■ Material for the task:
↓↓↓
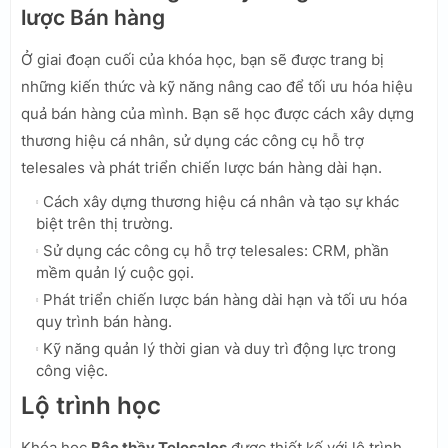
lược Bán hàng
Ở giai đoạn cuối của khóa học, bạn sẽ được trang bị
những kiến thức và kỹ năng nâng cao để tối ưu hóa hiệu
quả bán hàng của mình. Bạn sẽ học được cách xây dựng
thương hiệu cá nhân, sử dụng các công cụ hỗ trợ
telesales và phát triển chiến lược bán hàng dài hạn.
Cách xây dựng thương hiệu cá nhân và tạo sự khác
biệt trên thị trường.
Sử dụng các công cụ hỗ trợ telesales: CRM, phần
mềm quản lý cuộc gọi.
Phát triển chiến lược bán hàng dài hạn và tối ưu hóa
quy trình bán hàng.
Kỹ năng quản lý thời gian và duy trì động lực trong
công việc.
Lộ trình học
Khóa học
Bậc thầy Telesales
được thiết kế với lộ trình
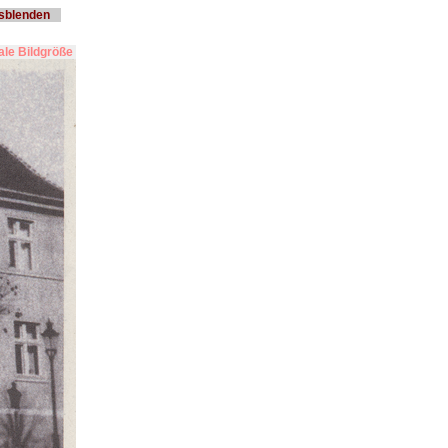
usblenden
le Bildgröße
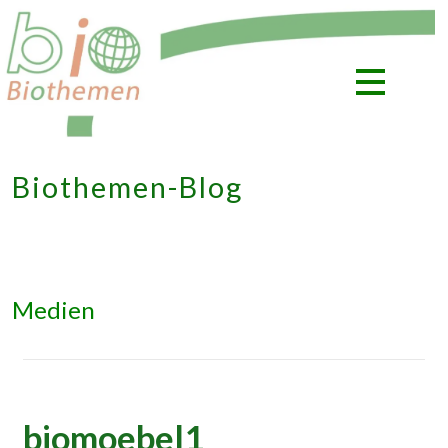
Zum
Inhalt
springen
Biothemen-Blog
Medien
biomoebel1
↑↑↑
■ How to complete this task: Nothing but the pictures should be left out when the material above is copied.

■ Task response:
lược Bán hàng
Ở giai đoạn cuối của khóa học, bạn sẽ được trang bị
những kiến thức và kỹ năng nâng cao để tối ưu hóa hiệu
quả bán hàng của mình. Bạn sẽ học được cách xây dựng
thương hiệu cá nhân, sử dụng các công cụ hỗ trợ
telesales và phát triển chiến lược bán hàng dài hạn.
Cách xây dựng thương hiệu cá nhân và tạo sự khác
biệt trên thị trường.
Sử dụng các công cụ hỗ trợ telesales: CRM, phần
mềm quản lý cuộc gọi.
Phát triển chiến lược bán hàng dài hạn và tối ưu hóa
quy trình bán hàng.
Kỹ năng quản lý thời gian và duy trì động lực trong
công việc.
Lộ trình học
Khóa học
Bậc thầy Telesales
được thiết kế với lộ trình
usblenden
le Bildgröße
Zum
Inhalt
springen
Biothemen-Blog
Medien
biomoebel1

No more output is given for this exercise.